Extensive experiments on PASCAL-5$^i$ and COCO-20$^i$ demonstrate that the proposed TENet consistently outperforms state-of-the-art methods, validating the effectiveness of incorporating background text and refined activation mechanisms in FSS.*


## Get Started

### Environment

- python == 3.8.20
- torch == 1.11.0
- torchvision == 0.12.0
- opencv-python == 4.10.0.84
- numpy == 1.24.3
- mmcv-full == 1.6.2
- mmsegmentation == 0.27.0  



### Dataset
Please download the following datasets and put them into the `../data` directory.:

+ PASCAL-5<sup>i</sup>: [**PASCAL VOC 2012**](http://host.robots.ox.ac.uk/pascal/VOC/voc2012/) and [**SBD**](http://home.bharathh.info/pubs/codes/SBD/download.html)

+ COCO-20<sup>i</sup>: [**COCO 2014**](https://cocodataset.org/#download).

The lists generation are followed [PFENet](https://github.com/dvlab-research/PFENet). You can direct download and put them into the `./lists` directory.

We have adopted the same procedures as [PFE-Net](https://github.com/dvlab-research/PFENet) and [HDMNet](https://github.com/Pbihao/HDMNet) for the pre-trained backbones, placing them in the `../initmodel` directory. 

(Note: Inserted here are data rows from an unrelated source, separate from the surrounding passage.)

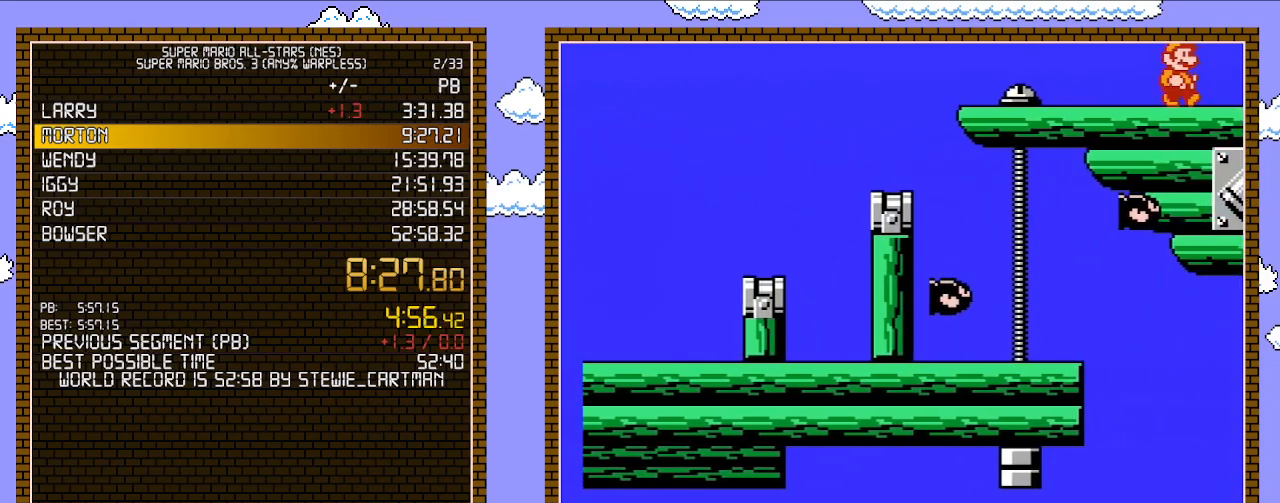
{"buttons": ["DPAD_RIGHT"], "events": []}
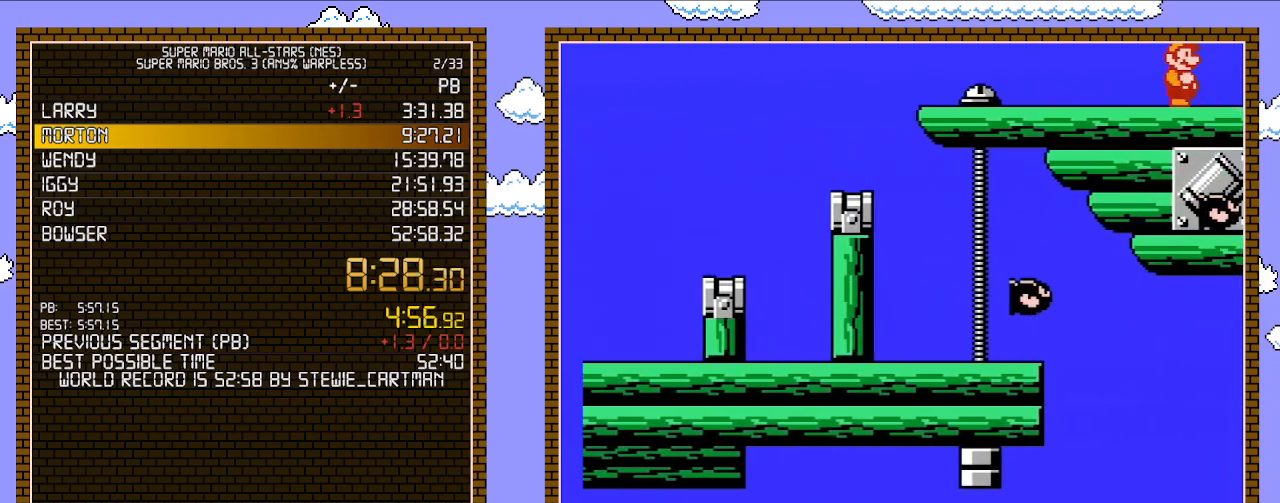
{"buttons": ["DPAD_RIGHT"], "events": []}
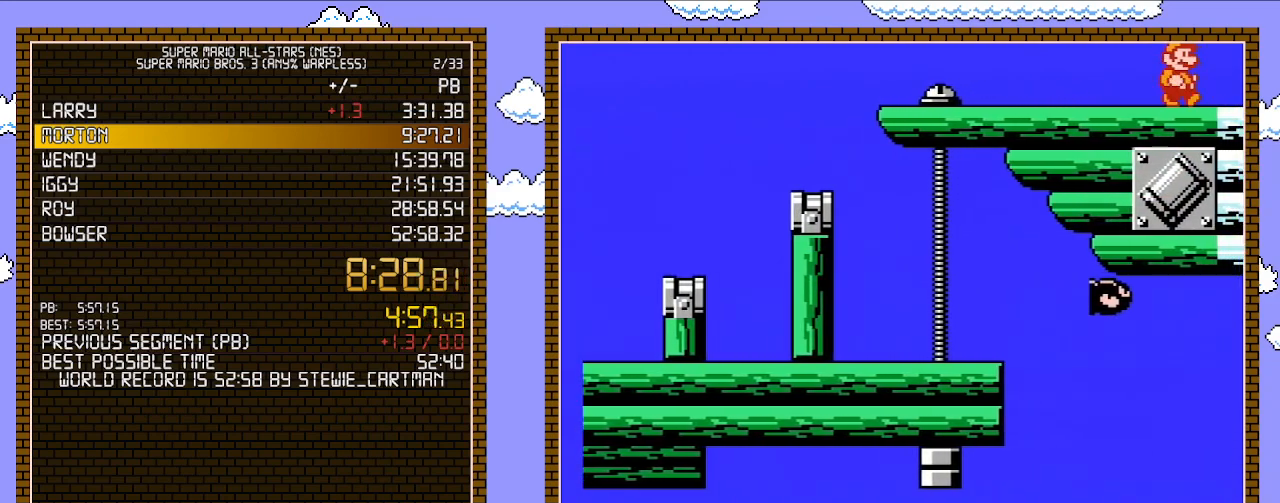
{"buttons": ["DPAD_RIGHT"], "events": []}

Download CLIP pre-trained ViT-B/16 at [**here**](https://openaipublic.azureedge.net/clip/models/5806e77cd80f8b59890b7e101eabd078d9fb84e6937f9e85e4ecb61988df416f/ViT-B-16.pt) and put it to `../initmodel/clip`


## Scripts
- First update the configurations in the `./config` for training(coming soon) or testing

- Test script
```
sh test.sh [exp_name] [dataset] [GPUs]

# Example (split0 | COCO dataset | 1 GPU for testing):
# sh test.sh split0 coco 1
```

## References

This repository owes its existence to the exceptional contributions of other projects:
* PI-CLIP: https://github.com/vangjin/PI-CLIP
* PFENet: https://github.com/dvlab-research/PFENet
* BAM: https://github.com/chunbolang/BAM
* HDMNet: https://github.com/Pbihao/HDMNet

Many thanks for their excellent work.